## BEGIN RECORDS FOR THE EXERCISE

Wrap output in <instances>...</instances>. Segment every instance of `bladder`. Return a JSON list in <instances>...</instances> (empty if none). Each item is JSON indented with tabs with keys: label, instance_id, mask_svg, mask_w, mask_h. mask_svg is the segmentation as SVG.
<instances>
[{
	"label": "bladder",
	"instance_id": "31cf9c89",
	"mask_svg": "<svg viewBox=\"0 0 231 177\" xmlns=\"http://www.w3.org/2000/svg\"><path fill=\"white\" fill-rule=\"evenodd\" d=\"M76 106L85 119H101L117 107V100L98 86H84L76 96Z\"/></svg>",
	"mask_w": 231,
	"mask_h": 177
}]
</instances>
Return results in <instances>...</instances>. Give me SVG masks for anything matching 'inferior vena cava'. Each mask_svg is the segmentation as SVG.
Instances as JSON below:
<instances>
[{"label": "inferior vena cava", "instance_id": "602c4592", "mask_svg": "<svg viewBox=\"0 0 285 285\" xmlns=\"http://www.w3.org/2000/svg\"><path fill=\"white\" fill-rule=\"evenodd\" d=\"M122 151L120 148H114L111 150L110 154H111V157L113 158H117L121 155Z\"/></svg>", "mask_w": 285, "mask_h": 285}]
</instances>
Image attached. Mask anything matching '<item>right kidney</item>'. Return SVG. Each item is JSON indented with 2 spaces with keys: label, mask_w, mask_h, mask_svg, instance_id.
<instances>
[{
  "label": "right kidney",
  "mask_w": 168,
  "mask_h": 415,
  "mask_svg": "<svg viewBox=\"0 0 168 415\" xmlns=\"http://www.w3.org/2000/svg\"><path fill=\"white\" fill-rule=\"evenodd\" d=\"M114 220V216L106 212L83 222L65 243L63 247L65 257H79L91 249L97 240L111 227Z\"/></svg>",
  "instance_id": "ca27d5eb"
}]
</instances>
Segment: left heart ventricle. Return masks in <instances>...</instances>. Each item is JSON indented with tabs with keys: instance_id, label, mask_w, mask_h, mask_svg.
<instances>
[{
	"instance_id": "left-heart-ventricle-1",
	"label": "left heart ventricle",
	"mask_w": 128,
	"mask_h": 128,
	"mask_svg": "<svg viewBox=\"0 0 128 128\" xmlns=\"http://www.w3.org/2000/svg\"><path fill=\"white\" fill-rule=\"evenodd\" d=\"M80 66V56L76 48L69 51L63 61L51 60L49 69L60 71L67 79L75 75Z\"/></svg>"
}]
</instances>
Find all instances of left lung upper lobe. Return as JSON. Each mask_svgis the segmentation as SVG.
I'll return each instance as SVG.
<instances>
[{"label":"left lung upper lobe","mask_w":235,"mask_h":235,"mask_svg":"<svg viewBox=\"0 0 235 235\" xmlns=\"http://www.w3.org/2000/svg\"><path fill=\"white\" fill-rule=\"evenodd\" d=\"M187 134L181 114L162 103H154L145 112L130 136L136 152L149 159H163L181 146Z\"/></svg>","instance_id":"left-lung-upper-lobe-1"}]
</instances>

## END RECORDS FOR THE EXERCISE

__SET EXERCISE__.
Extract each line of the items above that contains the string "left". Treat the match as case-sensitive.

__RESPONSE TO THIS EXERCISE__.
Segment: left heart ventricle. Return masks in <instances>...</instances>. Each item is JSON indented with tabs with keys: instance_id, label, mask_w, mask_h, mask_svg.
	"instance_id": "left-heart-ventricle-1",
	"label": "left heart ventricle",
Find all instances of left lung upper lobe. Return as JSON. Each mask_svgis the segmentation as SVG.
[{"label":"left lung upper lobe","mask_w":235,"mask_h":235,"mask_svg":"<svg viewBox=\"0 0 235 235\" xmlns=\"http://www.w3.org/2000/svg\"><path fill=\"white\" fill-rule=\"evenodd\" d=\"M187 134L181 114L162 103H154L145 112L130 136L136 152L149 159H163L181 146Z\"/></svg>","instance_id":"left-lung-upper-lobe-1"}]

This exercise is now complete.